§ Document segment:

# The Official Air Suspension WTB/WTT Thread July - September 2010



## dashrendar (May 3, 2004)

This thread is the official and only WTB/WTT thread going on in the Air Suspension forum.
This will help us eliminate all the Want to buy & Want to trade ads through out the forum.*The Rules:*

Only post WTB/WTT stuff here.
Once you've sourced your item delete your post. If you do not know how please ask.
This will start over every three months.
*NO posting replies in here... IM, or e-mail the individual.* Any replies will be deleted immediately w/o any explanation. You may however post your WTB/WTT thread in the normal classified forums and post here with a short description and a link to the thread.
*NO MORE THAN 3 PICTURES* If you have more pictures, please provide links to them
No pics over 640 pixels in height or width.
*DO NOT POST THE SAME WTB/WTT ad MORE THAN ONCE**POSTS VIOLATING THESE RULES WILL BE DELETED WITHOUT NOTICE!*

*NOTE:*
This thread will be restarted every quarter (3 months). 

Q1 January - March
Q2 April - June
Q3 July - September
Q4 October - December


----------



## nap83 (Jun 24, 2007)

*First!!*

Got it. Thanks Will!


----------



## snoop3r (Feb 8, 2009)

done.


----------



## derryo (Apr 16, 2007)

WTB: Autopilot controller and transducers... (I have the brain and all other wiring already)

WTT: Mason tech mkIV rears for Airlift rears


----------



## tuckin15 (Oct 22, 2008)

§ Exercises:
[A] According to the air suspension WTB/WTT thread, why was this single thread set up for want-to-buy and want-to-trade posts?
[B] Carry on the air suspension WTB/WTT thread from the point where it stops.

§ Stored data:

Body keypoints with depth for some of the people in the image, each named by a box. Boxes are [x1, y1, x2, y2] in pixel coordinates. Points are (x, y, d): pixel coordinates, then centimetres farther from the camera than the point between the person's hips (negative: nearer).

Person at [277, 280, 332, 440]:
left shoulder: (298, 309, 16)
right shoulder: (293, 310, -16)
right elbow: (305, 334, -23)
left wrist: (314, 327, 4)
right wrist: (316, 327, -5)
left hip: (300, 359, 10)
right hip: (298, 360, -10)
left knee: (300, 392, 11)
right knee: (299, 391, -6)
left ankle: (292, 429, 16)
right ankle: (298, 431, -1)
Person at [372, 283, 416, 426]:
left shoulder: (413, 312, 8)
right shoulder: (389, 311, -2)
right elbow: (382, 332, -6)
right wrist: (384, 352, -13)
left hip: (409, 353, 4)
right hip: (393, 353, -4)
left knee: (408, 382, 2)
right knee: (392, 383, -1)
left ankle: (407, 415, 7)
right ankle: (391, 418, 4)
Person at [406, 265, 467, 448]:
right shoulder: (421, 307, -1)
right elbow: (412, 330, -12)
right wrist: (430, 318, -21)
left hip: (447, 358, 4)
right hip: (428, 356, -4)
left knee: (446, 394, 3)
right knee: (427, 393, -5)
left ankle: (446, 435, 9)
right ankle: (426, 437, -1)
* * *
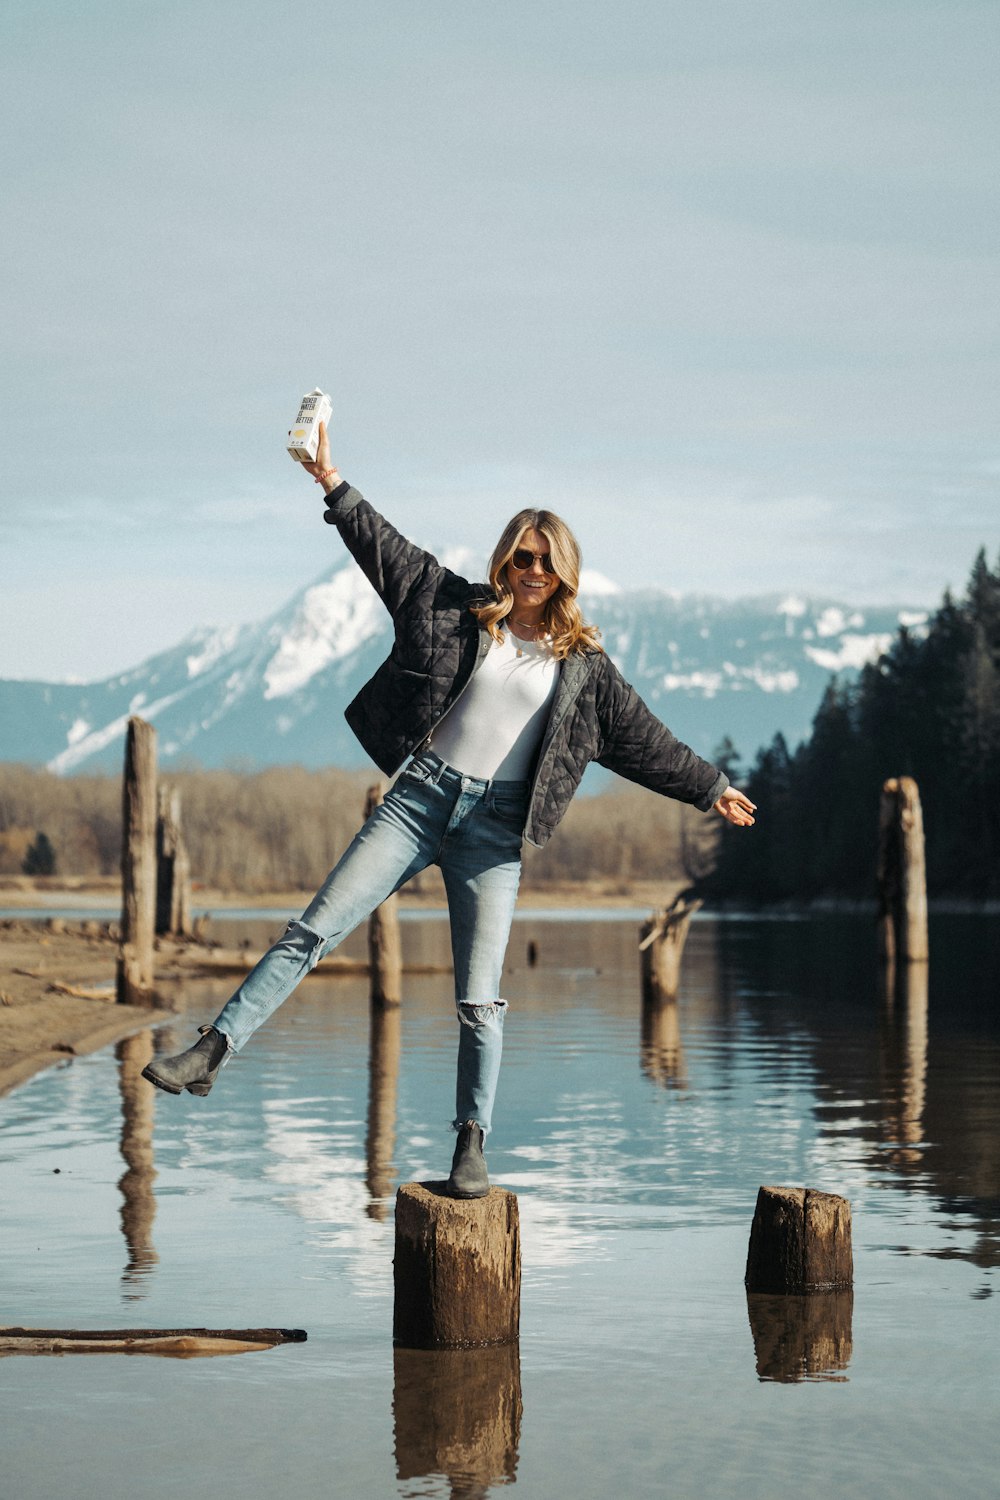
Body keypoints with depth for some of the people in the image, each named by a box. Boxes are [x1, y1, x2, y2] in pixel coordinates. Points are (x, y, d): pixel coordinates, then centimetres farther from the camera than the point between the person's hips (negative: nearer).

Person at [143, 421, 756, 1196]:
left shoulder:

§ Exercise responses:
[A] It was set up to remove want-to-buy and want-to-trade ads from the rest of the Air Suspension forum by collecting them all in this one official thread.

[B]
looking to trade for or buy parts for a mk3 air set up
let me know what you got :thumbup:


----------



## jackripper1984 (Oct 15, 2005)

EVIL mk1 caddy fs/ft for air ride. kick me some cash and your set up.
http://forums.vwvortex.com/showthread.php?4987382-Sick-little-rat-caddy!-take-over-where-I-left-off!


----------



## SLMDB5 (Feb 1, 2010)

WTB: rear bag brackets for re-5s or airhouse 2s


----------



## jeremyz (Apr 19, 2009)

i want to trade my rare stern face 3 piece 17" wheels for a complete mk4 air setup. or almost complete good setup. 

link: http://forums.vwvortex.com/showthread.php?4984646-FS-RARE-stern-face-3-piece



or i have other sets id trade for a complete setup


----------



## molky (Oct 22, 2009)

looking to buy a complete air ride setup


----------



## tomespo (Jul 21, 2008)

Wtb: masontech or bagyard front bags for mk4


----------



## give_it_to_dem (Jan 28, 2005)

*WTB: 5 Gallon Skinny Tank*

WTB: 5 Gallon Skinny Tank.


----------



## PGJettaFTW (Jan 28, 2009)

WTB: 400cc compressor ASAP... hit me up and let me know :thumbup:


----------



## Seask (Sep 6, 2009)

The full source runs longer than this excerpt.